** Excerpt provided **
::::::

Leaving a trail of scent
The Chinese-German research team basically put almost everything that is known about the foraging of ants into equations and algorithms and fed this into their computers. They assume that there are three stages of the complex feed-search movements of an ant colony: Initially, scout ants indeed circle around in a seemingly chaotic way. When exhausted, they go back to the nest to eat and rest. However, when one of them finds some food in the vicinity of the colony, it takes a tiny piece of it to the nest, leaving a trail of a scent-emanating substance called pheromones.
Other ants will follow that trail to find the food and bring some of it home. Their orchestration is still weak because there is so little pheromone on the trail. Due to their large number, the ants go lots of different ways to the food source and back to the nest, leaving again trails of scent. This eventually leads to an optimization of the path: Since pheromones are evaporative, the scent is the stronger the shorter the trail is – so more ants follow the shortest trail, again leaving scent marks. This generates a self-reinforcing effect of efficiency – the ants waste a lot less time and energy than they would in continued chaotic foraging.

::::::

** Extracted entries **
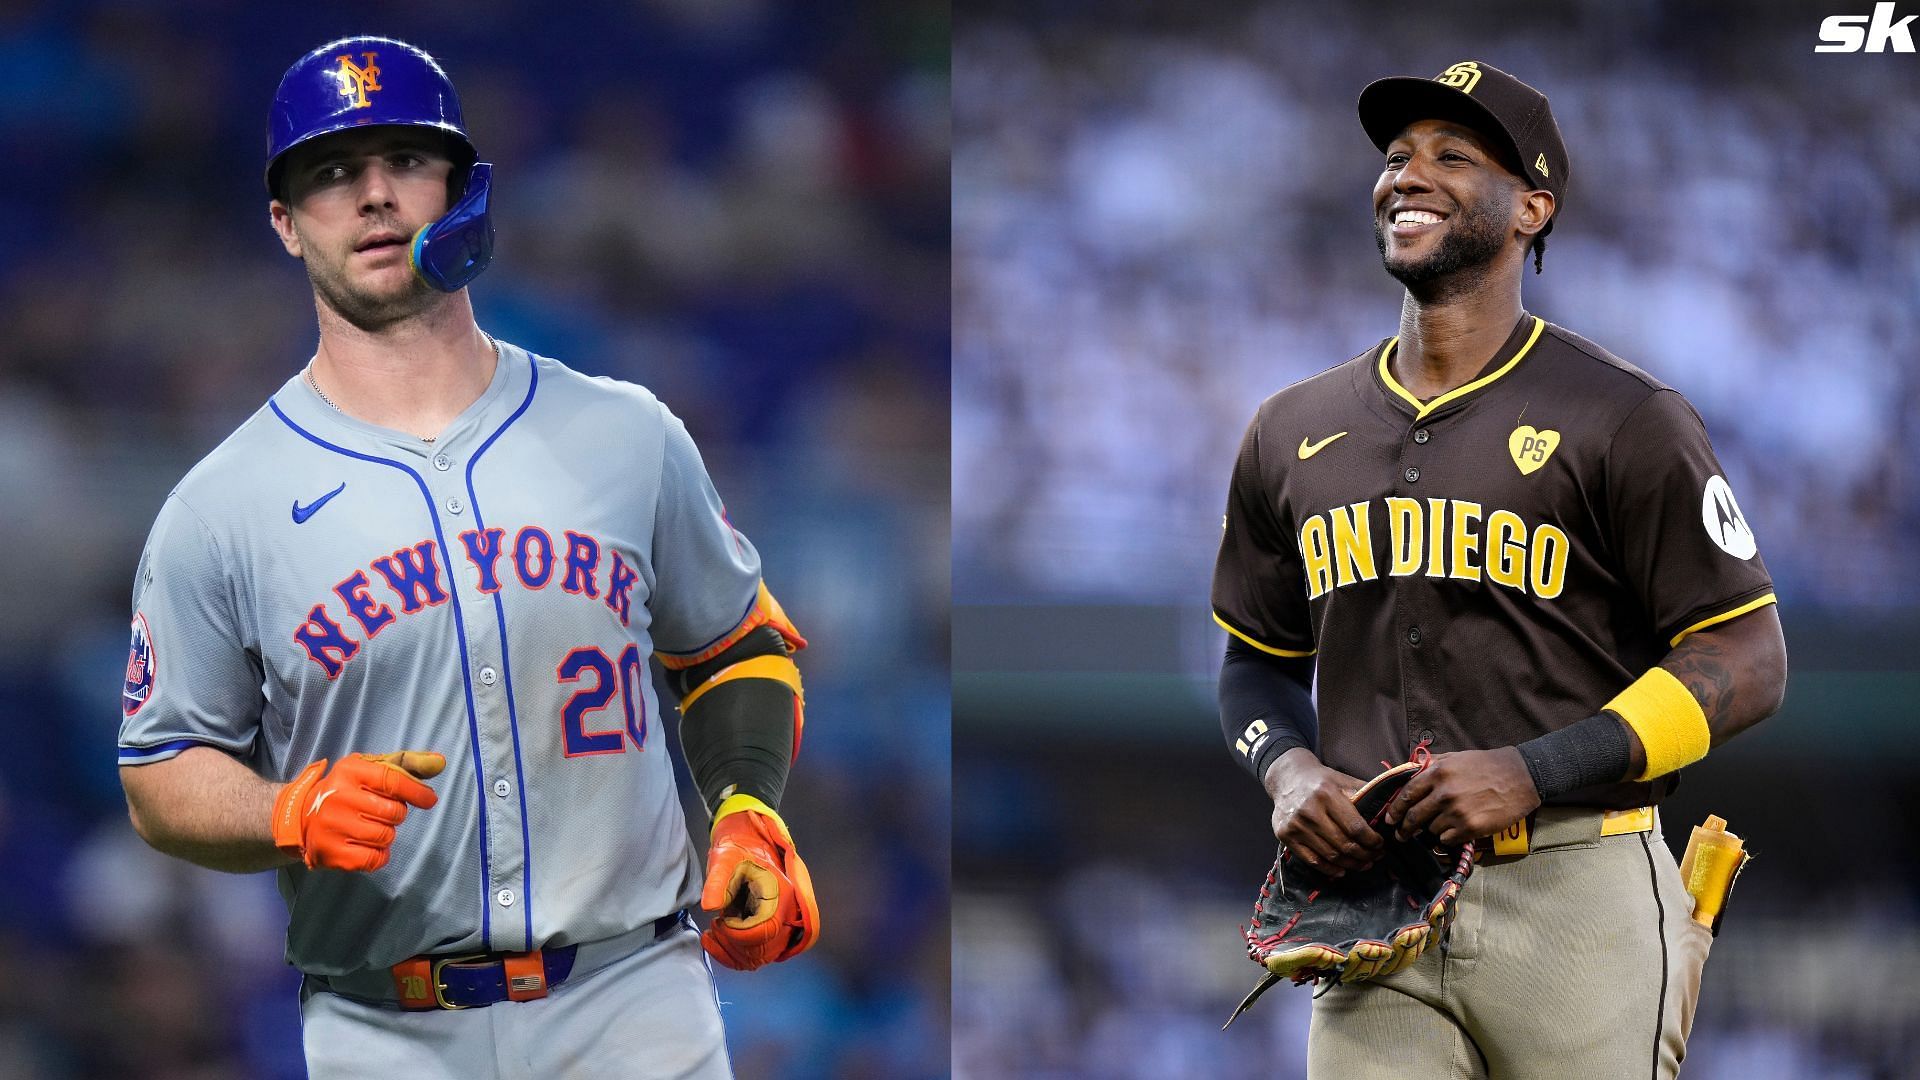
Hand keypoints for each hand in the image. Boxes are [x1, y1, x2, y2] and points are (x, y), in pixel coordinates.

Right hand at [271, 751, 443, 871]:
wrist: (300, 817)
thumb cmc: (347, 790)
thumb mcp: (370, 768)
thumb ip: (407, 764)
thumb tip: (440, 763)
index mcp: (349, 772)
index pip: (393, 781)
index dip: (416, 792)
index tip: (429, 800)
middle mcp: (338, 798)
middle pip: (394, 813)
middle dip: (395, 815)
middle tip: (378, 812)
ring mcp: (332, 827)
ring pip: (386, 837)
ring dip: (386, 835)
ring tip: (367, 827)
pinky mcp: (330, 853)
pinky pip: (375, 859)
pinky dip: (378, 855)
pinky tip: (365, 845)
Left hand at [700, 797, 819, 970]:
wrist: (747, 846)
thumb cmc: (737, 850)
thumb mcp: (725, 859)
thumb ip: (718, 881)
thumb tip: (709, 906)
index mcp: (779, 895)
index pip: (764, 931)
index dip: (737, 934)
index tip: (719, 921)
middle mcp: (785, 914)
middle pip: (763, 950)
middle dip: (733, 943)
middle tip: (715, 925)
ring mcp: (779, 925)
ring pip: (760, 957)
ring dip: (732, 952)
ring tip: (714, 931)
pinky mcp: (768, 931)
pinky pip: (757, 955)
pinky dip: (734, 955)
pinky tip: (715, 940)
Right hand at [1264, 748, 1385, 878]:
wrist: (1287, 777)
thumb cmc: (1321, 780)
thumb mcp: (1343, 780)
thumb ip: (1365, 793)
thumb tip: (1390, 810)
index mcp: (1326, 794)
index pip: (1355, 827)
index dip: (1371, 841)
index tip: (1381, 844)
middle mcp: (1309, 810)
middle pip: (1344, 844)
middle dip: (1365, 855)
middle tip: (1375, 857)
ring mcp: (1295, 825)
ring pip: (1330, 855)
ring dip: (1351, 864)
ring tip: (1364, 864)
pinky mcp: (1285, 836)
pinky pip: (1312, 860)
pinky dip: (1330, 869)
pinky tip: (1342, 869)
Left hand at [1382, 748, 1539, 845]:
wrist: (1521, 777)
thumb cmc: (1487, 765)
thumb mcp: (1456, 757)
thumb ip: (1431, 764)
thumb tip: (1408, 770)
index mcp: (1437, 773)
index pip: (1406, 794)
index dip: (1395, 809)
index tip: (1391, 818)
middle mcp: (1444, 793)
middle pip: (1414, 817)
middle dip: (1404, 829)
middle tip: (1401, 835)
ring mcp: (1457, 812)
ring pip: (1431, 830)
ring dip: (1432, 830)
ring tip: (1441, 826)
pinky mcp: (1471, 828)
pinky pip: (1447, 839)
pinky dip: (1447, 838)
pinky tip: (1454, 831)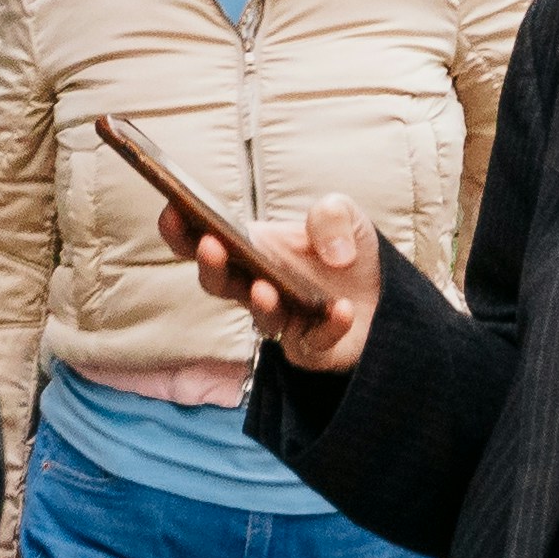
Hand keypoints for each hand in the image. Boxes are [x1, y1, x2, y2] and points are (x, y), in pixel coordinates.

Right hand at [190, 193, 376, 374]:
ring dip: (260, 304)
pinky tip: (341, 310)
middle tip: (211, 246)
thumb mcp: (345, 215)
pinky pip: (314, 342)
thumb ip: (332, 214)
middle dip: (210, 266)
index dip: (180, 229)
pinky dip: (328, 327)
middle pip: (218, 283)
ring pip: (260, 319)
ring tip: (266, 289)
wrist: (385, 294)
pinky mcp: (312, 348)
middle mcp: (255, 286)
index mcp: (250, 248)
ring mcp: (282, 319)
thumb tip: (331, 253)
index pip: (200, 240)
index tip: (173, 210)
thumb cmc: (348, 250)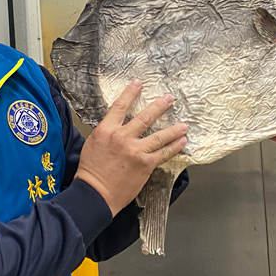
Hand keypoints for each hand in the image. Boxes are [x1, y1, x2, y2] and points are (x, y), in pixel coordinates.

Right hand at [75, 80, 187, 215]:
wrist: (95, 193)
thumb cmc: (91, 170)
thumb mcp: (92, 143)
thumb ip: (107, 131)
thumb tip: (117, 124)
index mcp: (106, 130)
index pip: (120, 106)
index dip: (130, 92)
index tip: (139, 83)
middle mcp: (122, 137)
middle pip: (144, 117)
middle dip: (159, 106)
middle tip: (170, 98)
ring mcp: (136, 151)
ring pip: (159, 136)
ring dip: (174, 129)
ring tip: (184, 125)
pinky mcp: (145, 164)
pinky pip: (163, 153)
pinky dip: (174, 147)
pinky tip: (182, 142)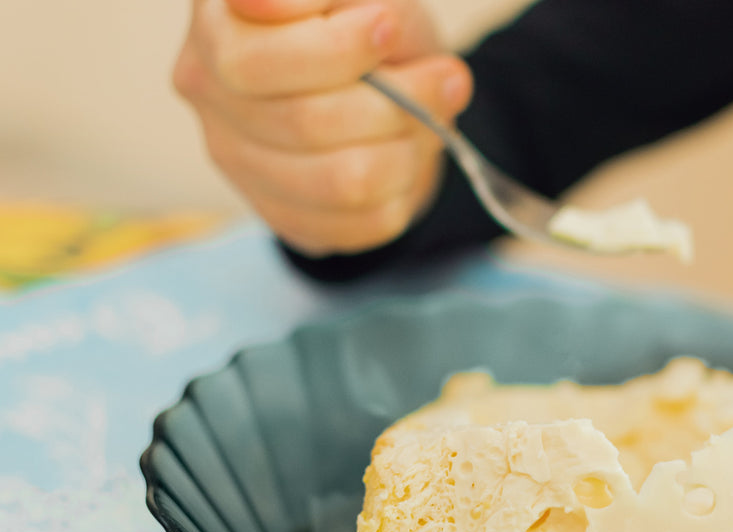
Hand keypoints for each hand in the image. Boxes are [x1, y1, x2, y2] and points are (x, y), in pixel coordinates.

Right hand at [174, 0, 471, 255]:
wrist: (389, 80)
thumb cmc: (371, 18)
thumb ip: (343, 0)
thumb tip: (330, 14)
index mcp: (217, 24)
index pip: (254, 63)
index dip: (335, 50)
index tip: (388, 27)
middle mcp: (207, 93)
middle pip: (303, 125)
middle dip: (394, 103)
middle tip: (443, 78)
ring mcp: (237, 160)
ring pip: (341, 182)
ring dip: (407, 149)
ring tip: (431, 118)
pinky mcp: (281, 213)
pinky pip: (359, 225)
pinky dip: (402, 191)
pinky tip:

::::::

** Exercise requirements **
Reproduce everything in the ant foraging passage from "Other ants will" down to "continued chaotic foraging.". The data has nothing to do with the passage about ant foraging.

** Task solution **
Other ants will follow that trail to find the food and bring some of it home. Their orchestration is still weak because there is so little pheromone on the trail. Due to their large number, the ants go lots of different ways to the food source and back to the nest, leaving again trails of scent. This eventually leads to an optimization of the path: Since pheromones are evaporative, the scent is the stronger the shorter the trail is – so more ants follow the shortest trail, again leaving scent marks. This generates a self-reinforcing effect of efficiency – the ants waste a lot less time and energy than they would in continued chaotic foraging.